All of this I think speaks well of our general philosophy on Epitaph – make the tools easier to use and the game will get better as a result just because sometimes the main thing stopping people adding in flavour and polish is that there are obstacles in the way.

Our quest system allows us to add a quest to an NPC by a single function call, and set them up as the hand in for a quest accordingly. Doing this layers an NPC with all kinds of extra flavour which gets folded in from the data files. Nobody needs to fiddle around with the code to make this happen – it all happens for free because our infrastructure has been designed with that in mind. It makes our game more consistent, and more immersive. As a result of the lowered barriers to participation, it also has the natural side effect of making people more creative as less of their effort is spend on the ‘how’ and more is spent on the ‘what’.


[1] It’s also a lot more ‘user friendly’ that letting people find an interesting looking puzzle in the game but refusing to let them play with it until they have found what NPC is responsible for giving out the quest.

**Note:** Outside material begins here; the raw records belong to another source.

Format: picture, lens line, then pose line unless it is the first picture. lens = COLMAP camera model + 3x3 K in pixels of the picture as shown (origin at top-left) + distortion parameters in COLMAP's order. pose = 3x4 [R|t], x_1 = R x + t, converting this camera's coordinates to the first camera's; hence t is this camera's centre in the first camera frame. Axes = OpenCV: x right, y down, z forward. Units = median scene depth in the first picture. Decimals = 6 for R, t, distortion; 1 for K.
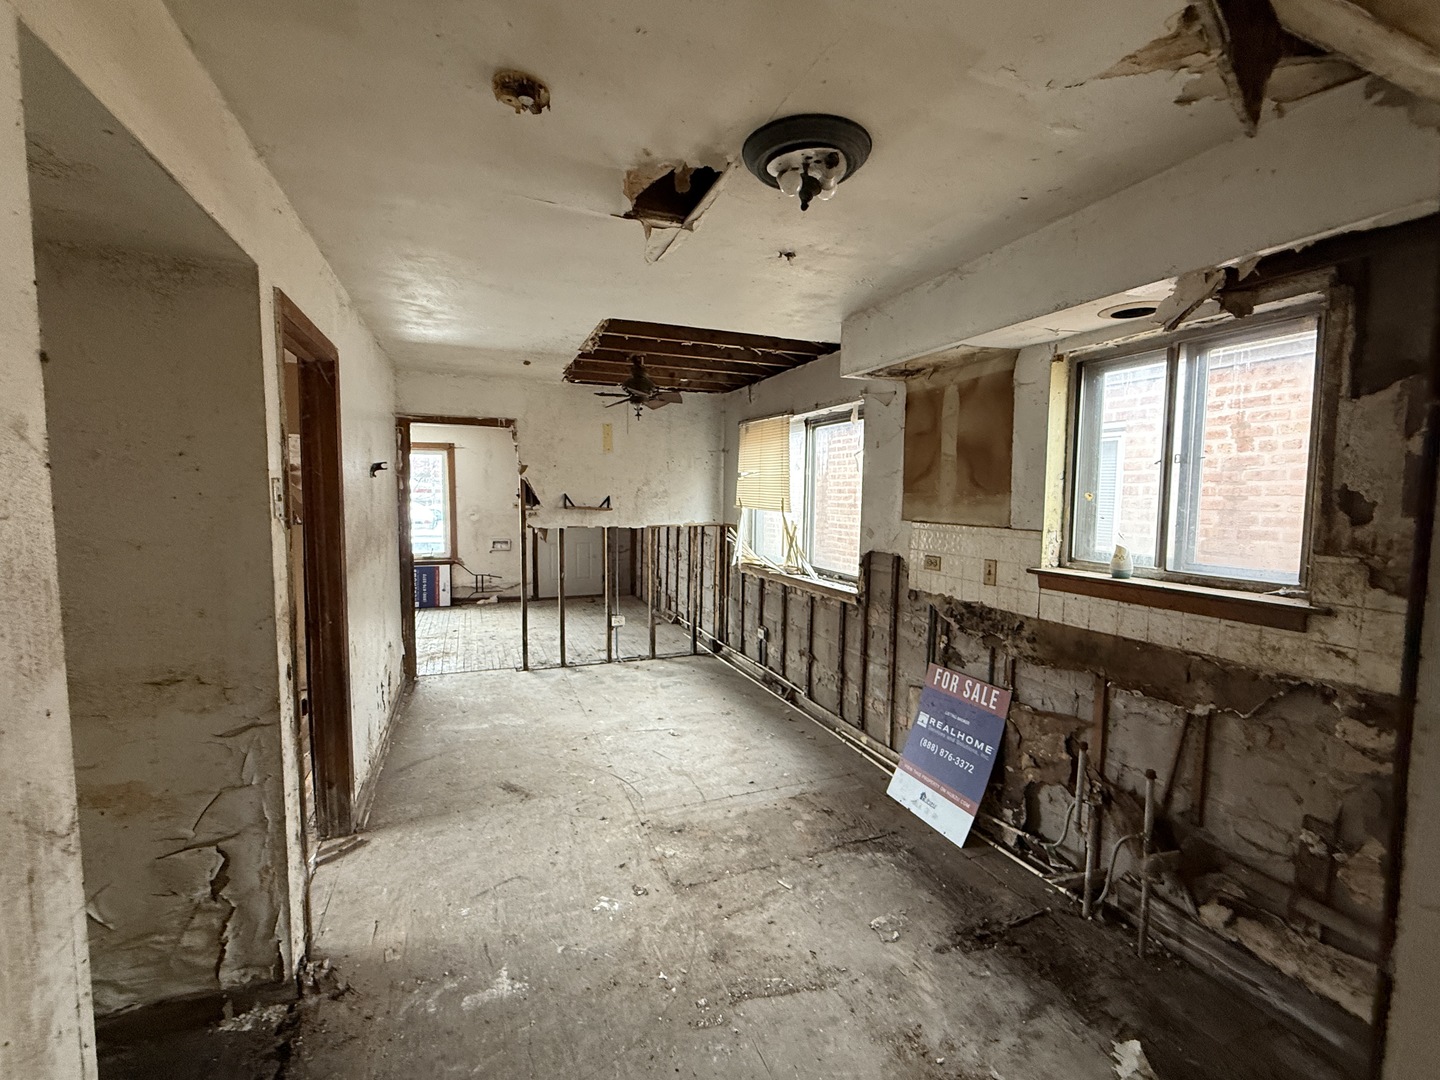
lens RADIAL K [[623.0, 0, 719.7], [0, 623.0, 544.3], [0, 0, 1]] dist [-0.002644, 0.000863]
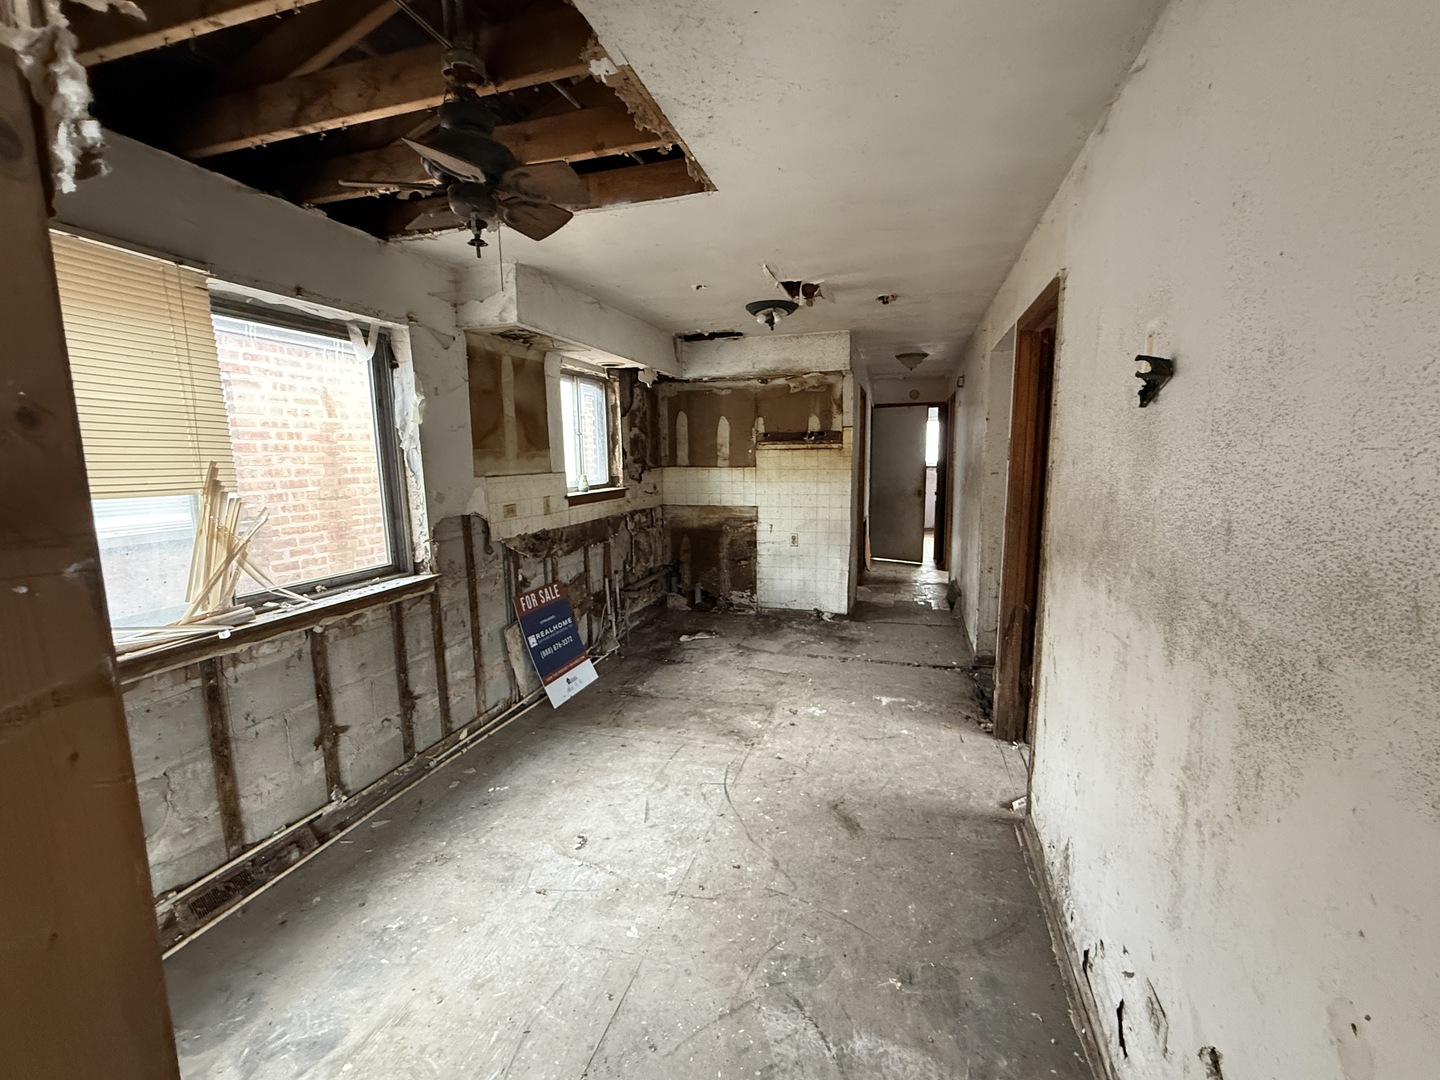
lens RADIAL K [[623.0, 0, 721.8], [0, 623.0, 544.9], [0, 0, 1]] dist [-0.002644, 0.000863]
pose [[-0.789499, -0.090311, 0.607071, -0.641800], [0.055013, 0.974721, 0.216549, -0.130782], [-0.611281, 0.204362, -0.764573, 1.600128]]
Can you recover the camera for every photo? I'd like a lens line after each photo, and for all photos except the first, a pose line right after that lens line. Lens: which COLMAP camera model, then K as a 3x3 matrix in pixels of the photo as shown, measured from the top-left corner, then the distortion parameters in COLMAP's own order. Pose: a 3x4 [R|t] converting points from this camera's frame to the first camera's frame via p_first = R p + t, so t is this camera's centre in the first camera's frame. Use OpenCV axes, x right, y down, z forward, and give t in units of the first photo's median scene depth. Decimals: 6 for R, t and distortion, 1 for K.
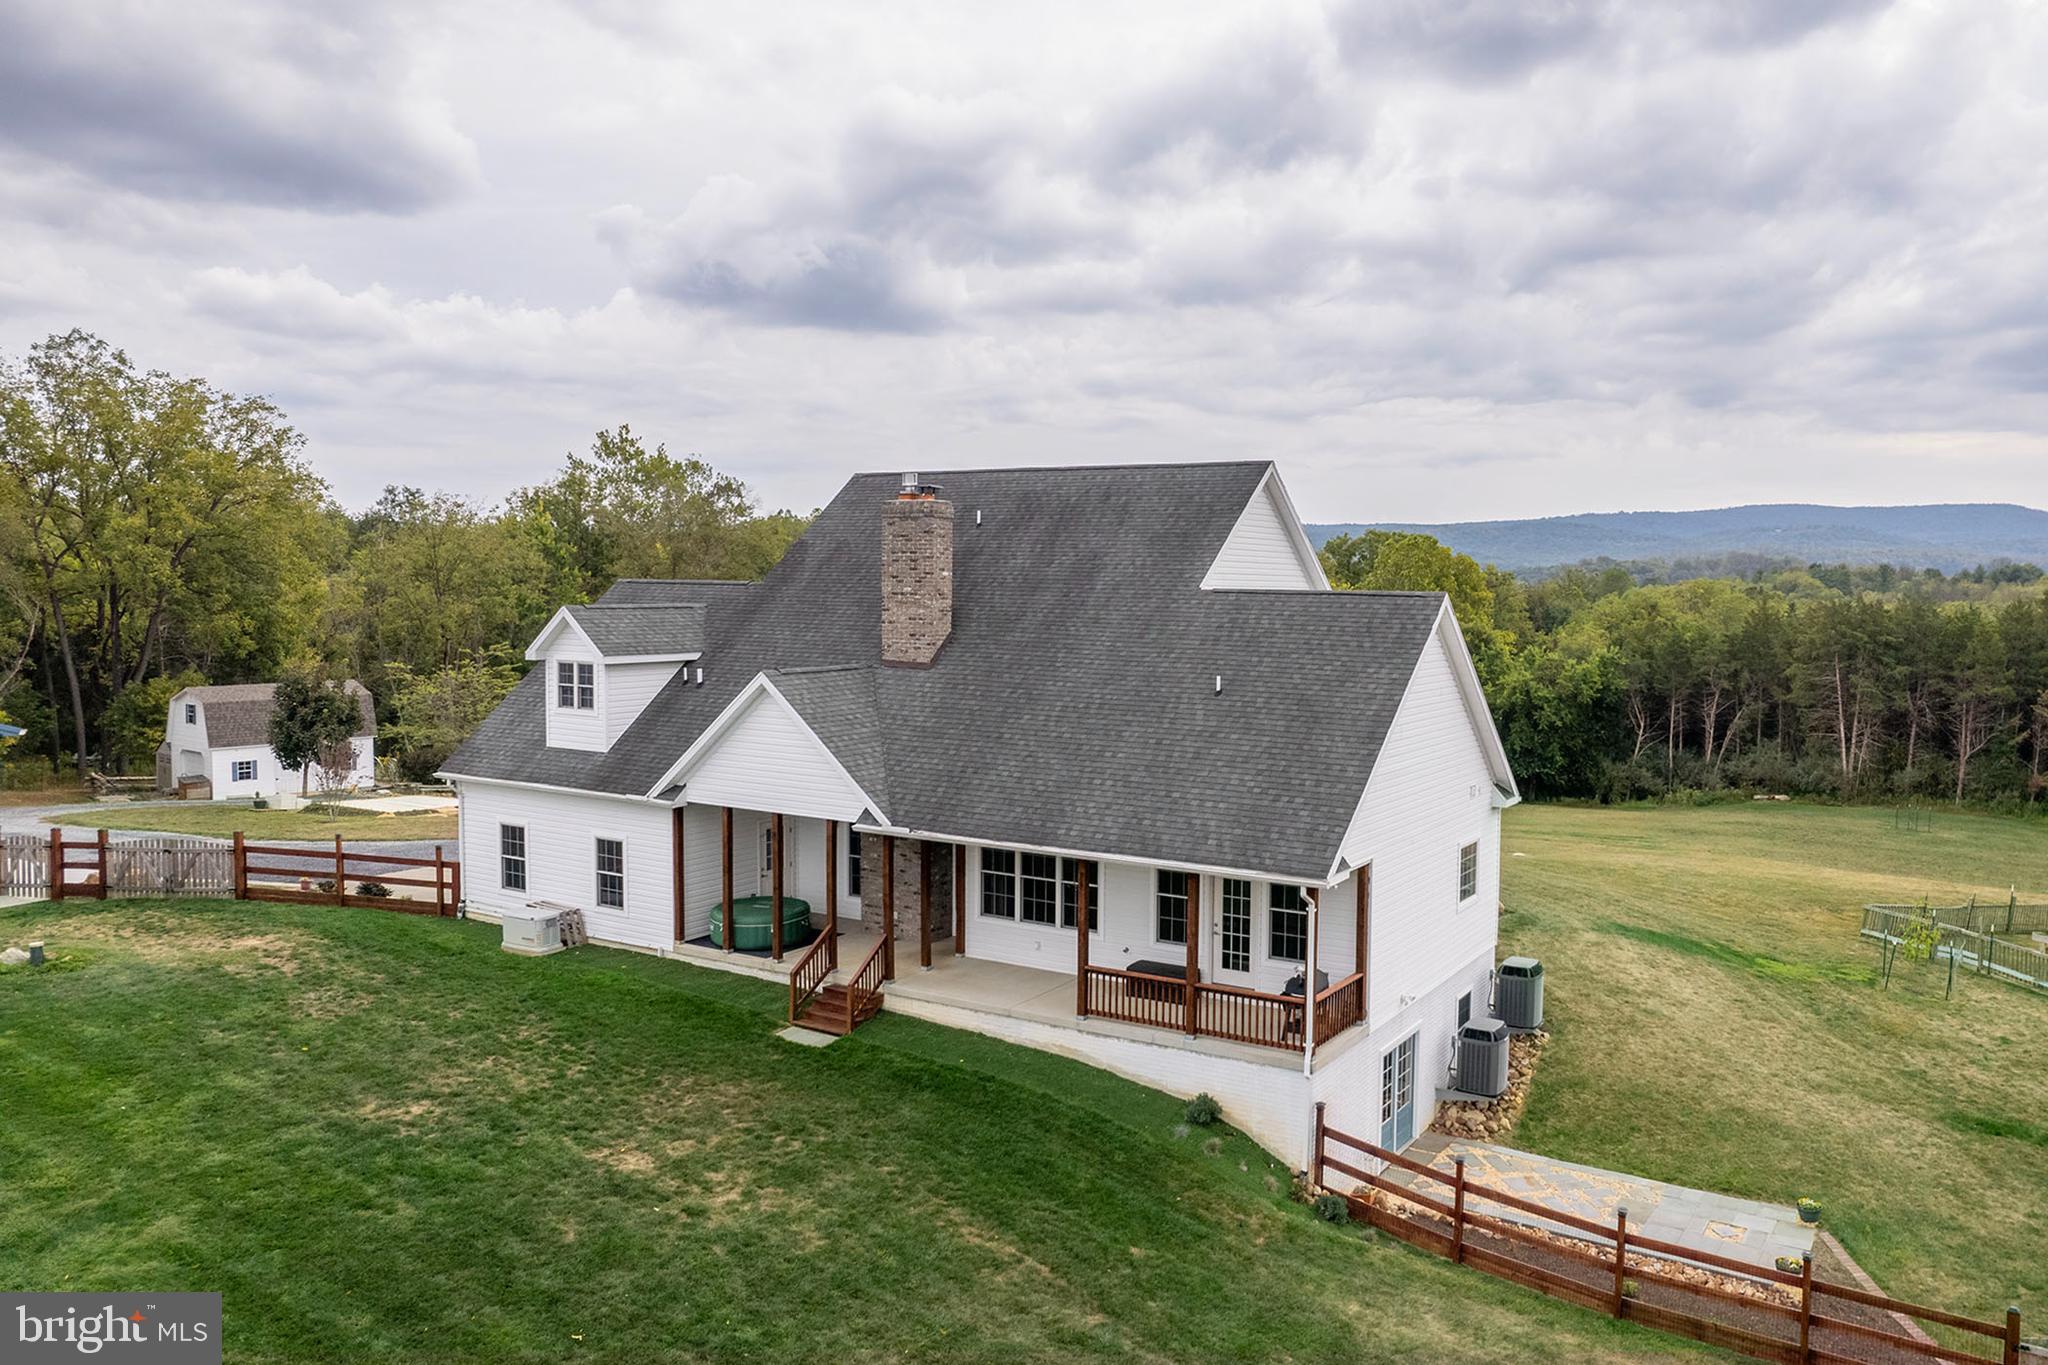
lens RADIAL K [[1455.8, 0, 1106.0], [0, 1455.8, 682.8], [0, 0, 1]] dist [-0.080699, 0.084641]
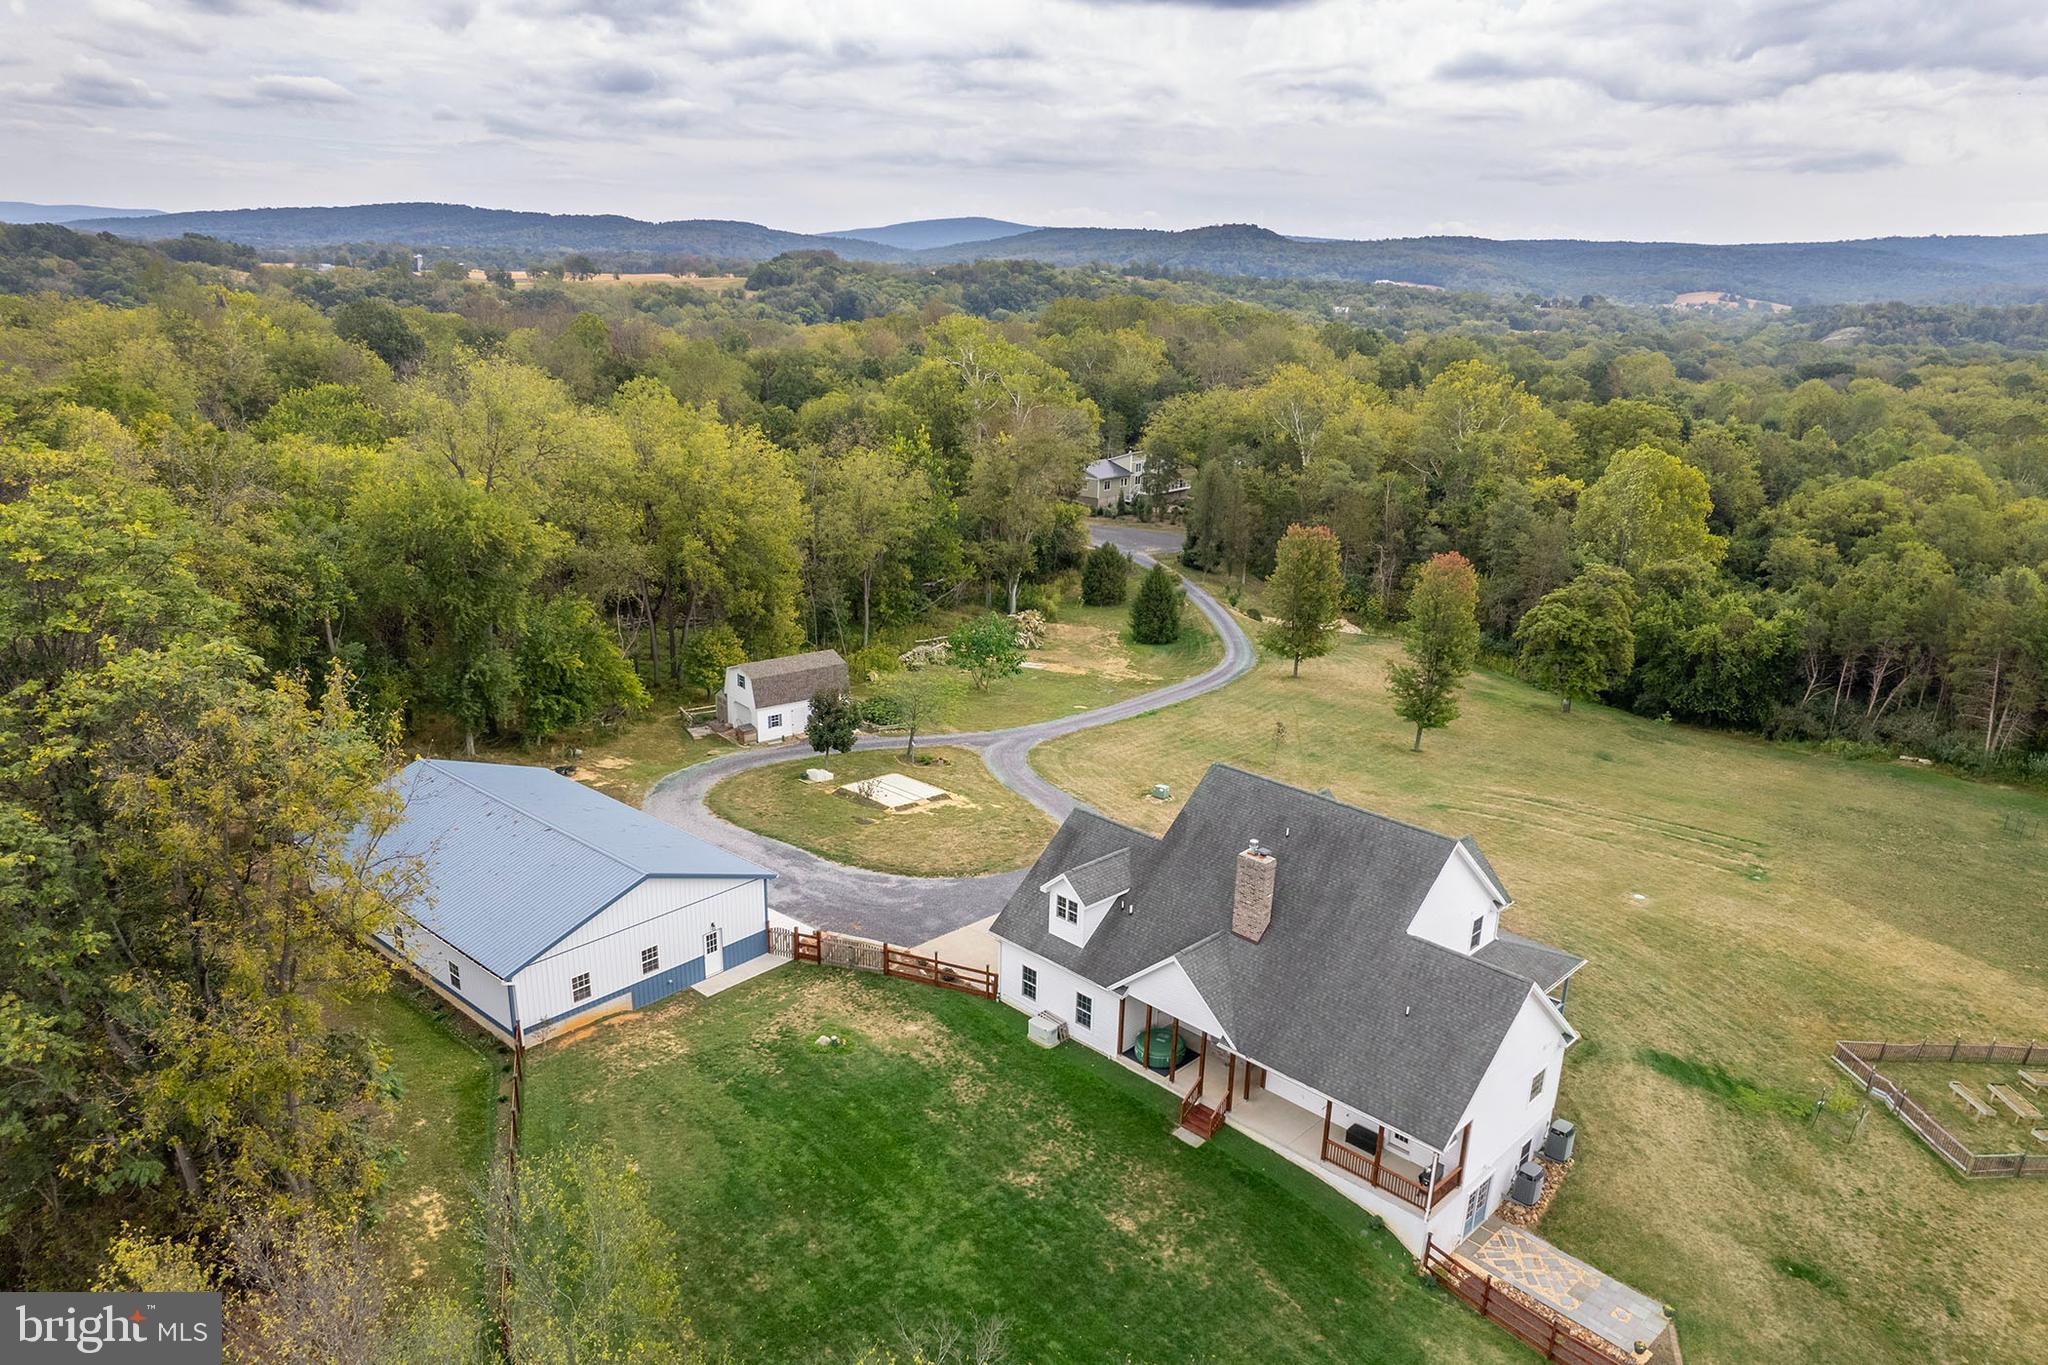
lens RADIAL K [[1364.9, 0, 1024.0], [0, 1364.9, 682.5], [0, 0, 1]] dist [-0.041214, 0.001879]
pose [[0.971755, 0.089005, -0.218566, -0.059631], [-0.031710, 0.966999, 0.252799, -0.789402], [0.233854, -0.238727, 0.942508, -0.679062]]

We could give hints to that in the puzzles I suppose, but then I’m not sure how saying ‘Go see Stabby Joe about this puzzle, accept the quest, then come back here to complete it’ is great design either.
[2] Check out my older, now deprecated, LPC for Dummies which is available on the Discworld website. It’s really beyond awful. That is, the add_respond_to_with system is beyond awful, not my LPC for Dummies. Or, for that matter, the Discworld website but I don’t really care if you find that awful or not. Make your own mind up. Why are you bothering me with this? Leave me alone. God dammit, just go away.